* WORK ORDER *
Print every line of text in the material below character for character, leaving out the pictures.

(Saved data entries)
Segment Open
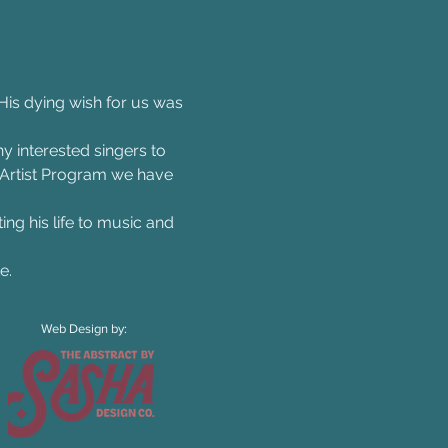
s dying wish for us was 
y interested singers to 
 Artist Program we have 
ing his life to music and 
e. 
Web Design by:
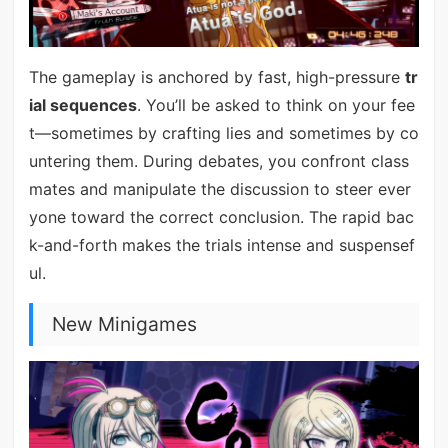
The gameplay is anchored by fast, high-pressure
tr
ial sequences
. You’ll be asked to think on your fee
t—sometimes by crafting lies and sometimes by co
untering them. During debates, you confront class
mates and manipulate the discussion to steer ever
yone toward the correct conclusion. The rapid bac
k-and-forth makes the trials intense and suspensef
ul.
New Minigames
Segment Closed
* SOLUTION *
s dying wish for us was 
y interested singers to 
 Artist Program we have 
ing his life to music and 
e. 
Web Design by:
The gameplay is anchored by fast, high-pressure
tr
ial sequences
. You’ll be asked to think on your fee
t—sometimes by crafting lies and sometimes by co
untering them. During debates, you confront class
mates and manipulate the discussion to steer ever
yone toward the correct conclusion. The rapid bac
k-and-forth makes the trials intense and suspensef
ul.
New Minigames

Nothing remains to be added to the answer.